There’s no mention of her faith or the potency of her prayers.  She didn’t ask to be healed.  She didn’t grab Jesus’ robe as if it were a magical garment.  She didn’t fall at his feet and grab his ankles demanding a cure.

 

All we can surmise is that in the presence of Godliness, this woman regains her dignity, she finds her full personhood, she is given back her identity, and she no longer has to wear the labels the world pins on her.  She stands up straight.  More than the healing itself, she is made whole. 

 

I believe that’s the business we’re in, this church, this community of faith.  We are in the healing business.  Every person who walks through those opened bronze doors, every person who finds a place in these oak pews, whether you arrive bent over or hung over, care-free or burdened with cares; whether you have an advanced degree from grad school or you’ve never finished high school; whether you are married or single, gay or straight, partnered or partnerless, we are in the healing business. 

 

If we need to break the rules from time to time, as Jesus did, and make the determination, as Jesus did, that not every tradition is a sacred one, then we shall do so, boldly, lest we miss the opportunity to offer healing to all who seek it – to all, regardless of color, race, ethnicity, family of origin, background or baggage.

 

Sir Edmund Hillary and Tenzing Norgay were the first to ascend the 29,035-foot peak of Mount Everest.
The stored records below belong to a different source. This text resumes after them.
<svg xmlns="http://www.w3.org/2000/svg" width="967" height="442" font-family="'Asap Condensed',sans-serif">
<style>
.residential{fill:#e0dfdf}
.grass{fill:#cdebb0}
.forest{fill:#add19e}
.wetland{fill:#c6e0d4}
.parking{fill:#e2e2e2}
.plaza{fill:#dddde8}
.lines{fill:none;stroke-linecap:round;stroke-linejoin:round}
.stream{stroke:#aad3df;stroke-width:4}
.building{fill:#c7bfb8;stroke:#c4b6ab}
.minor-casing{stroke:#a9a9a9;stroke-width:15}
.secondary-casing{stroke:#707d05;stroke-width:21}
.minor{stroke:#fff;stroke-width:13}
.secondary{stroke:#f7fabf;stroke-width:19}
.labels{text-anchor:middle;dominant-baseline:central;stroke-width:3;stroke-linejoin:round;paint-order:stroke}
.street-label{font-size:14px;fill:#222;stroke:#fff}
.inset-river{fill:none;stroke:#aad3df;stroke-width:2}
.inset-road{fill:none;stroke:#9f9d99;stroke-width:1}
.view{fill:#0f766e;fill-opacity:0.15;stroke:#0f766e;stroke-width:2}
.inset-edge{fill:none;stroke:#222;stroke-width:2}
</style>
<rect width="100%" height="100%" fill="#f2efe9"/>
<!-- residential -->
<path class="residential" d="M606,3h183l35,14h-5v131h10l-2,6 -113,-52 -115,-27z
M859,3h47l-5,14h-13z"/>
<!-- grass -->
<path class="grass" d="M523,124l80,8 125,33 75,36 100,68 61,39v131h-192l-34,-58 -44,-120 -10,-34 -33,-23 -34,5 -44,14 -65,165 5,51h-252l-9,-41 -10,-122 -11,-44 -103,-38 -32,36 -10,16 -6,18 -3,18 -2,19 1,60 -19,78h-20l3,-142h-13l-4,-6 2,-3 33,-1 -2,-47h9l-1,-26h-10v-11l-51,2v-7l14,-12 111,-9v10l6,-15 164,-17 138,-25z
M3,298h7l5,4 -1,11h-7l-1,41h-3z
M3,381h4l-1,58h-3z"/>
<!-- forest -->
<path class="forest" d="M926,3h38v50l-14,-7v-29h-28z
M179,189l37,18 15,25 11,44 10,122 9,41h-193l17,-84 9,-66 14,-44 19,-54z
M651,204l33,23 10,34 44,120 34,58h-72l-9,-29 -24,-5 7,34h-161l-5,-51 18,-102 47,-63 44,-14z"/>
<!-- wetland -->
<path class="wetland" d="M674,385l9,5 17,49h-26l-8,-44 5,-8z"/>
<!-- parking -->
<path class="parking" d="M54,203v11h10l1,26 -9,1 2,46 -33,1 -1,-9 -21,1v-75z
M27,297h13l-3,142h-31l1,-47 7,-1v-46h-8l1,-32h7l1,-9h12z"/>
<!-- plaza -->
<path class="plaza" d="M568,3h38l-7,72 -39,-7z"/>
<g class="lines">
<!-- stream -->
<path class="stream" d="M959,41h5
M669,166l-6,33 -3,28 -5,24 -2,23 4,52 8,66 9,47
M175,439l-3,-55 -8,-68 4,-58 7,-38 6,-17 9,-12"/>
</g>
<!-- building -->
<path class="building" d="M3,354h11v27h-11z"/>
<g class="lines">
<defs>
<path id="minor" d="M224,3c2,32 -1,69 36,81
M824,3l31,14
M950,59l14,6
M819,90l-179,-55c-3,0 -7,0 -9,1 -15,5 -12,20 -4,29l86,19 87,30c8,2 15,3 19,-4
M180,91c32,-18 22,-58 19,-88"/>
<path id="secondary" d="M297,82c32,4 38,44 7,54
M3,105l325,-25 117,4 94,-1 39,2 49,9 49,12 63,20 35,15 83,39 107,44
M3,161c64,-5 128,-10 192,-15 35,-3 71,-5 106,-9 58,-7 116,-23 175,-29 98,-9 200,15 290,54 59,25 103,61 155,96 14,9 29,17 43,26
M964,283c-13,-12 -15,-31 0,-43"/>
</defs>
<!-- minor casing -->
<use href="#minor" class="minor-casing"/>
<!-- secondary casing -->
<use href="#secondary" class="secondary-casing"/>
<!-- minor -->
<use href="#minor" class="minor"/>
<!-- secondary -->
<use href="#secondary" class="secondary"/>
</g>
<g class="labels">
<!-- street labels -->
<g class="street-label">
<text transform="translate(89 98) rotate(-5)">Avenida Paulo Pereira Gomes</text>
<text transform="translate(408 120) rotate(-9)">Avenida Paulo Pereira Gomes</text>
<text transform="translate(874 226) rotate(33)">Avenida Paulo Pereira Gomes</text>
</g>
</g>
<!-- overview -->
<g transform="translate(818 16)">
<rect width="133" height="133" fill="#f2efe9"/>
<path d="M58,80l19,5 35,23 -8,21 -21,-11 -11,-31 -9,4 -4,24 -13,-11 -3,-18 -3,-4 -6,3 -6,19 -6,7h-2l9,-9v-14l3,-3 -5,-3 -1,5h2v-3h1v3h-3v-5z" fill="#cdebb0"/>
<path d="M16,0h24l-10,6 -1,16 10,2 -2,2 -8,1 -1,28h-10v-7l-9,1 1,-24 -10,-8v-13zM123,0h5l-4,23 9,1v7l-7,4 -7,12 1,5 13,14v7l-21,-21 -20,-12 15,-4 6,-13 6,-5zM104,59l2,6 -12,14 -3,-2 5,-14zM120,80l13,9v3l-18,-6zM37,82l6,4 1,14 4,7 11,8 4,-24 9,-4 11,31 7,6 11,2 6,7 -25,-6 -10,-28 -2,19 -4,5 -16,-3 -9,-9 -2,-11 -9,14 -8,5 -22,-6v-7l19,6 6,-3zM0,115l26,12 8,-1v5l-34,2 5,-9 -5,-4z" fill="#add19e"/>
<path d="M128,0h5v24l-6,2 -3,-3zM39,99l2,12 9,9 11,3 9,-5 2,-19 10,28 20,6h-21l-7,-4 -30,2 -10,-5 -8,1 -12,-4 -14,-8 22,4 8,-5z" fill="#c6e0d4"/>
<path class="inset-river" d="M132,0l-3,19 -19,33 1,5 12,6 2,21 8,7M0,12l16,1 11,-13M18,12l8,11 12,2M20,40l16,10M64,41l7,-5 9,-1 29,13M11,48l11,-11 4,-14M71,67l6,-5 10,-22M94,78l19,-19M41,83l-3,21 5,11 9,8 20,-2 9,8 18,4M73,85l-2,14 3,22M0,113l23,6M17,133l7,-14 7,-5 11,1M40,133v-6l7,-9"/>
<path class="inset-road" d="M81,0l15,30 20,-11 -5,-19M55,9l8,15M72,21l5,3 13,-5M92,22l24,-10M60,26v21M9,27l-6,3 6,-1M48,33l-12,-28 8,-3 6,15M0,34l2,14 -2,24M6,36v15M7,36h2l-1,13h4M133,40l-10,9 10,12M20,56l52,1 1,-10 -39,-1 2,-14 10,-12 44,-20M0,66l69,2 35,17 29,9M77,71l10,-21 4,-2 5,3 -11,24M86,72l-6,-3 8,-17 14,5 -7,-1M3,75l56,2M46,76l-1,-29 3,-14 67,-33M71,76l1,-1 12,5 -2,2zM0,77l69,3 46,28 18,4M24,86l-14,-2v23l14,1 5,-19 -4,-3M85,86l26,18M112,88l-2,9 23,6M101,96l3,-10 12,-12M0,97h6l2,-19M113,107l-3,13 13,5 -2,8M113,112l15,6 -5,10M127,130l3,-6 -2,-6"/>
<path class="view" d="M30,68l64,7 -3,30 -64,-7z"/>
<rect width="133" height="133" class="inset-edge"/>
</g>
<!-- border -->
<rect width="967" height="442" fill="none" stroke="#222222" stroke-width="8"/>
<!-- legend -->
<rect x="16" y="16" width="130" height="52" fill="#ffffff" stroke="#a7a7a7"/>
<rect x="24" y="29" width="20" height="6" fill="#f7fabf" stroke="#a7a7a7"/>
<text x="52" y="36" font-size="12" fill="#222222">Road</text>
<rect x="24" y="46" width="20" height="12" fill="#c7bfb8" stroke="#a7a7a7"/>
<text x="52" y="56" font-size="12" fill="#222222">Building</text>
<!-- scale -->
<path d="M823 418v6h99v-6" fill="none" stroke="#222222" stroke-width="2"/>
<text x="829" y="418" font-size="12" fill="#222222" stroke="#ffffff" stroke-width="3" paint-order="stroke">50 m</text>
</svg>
Since their feat in 1953, over 2,700 climbers have reached the summit of the world’s tallest mountain.  Last year, David Sharp was added to that distinguished list.  The 34-year-old engineer from Cleveland did manage to reach the summit’s peak on his own, however, he ran out of oxygen on the way down.  But that wasn’t the only tragedy.  As he lay dying, forty climbers passed him by. Forty climbers, eager to claim the bragging rights, and too eager to achieve their own goals to take a chance of using up their own oxygen on a stranger passed him by.  David Sharp froze to death.

 

Even in houses of worship people die for want of the human touch, for want of some attention, for want of healing.  Singer and songwriter, Ken Medema, said it like this:             

If this is not a place where tears are understood,                                                                                  Then where shall I go to cry?                                                                                                                And if this is not a place where my spirit can take wings,                                                                 

Then where shall I go to fly? . .                                                                                                              So if this is not a place where my questions can be asked,                                                                   Then where shall I go to seek?                                                                                                            And if this is not a place where my heart’s cry can be heard,                                                               Then where shall I go to speak?

 May we find opportunities this week to be conduits of God’s healing.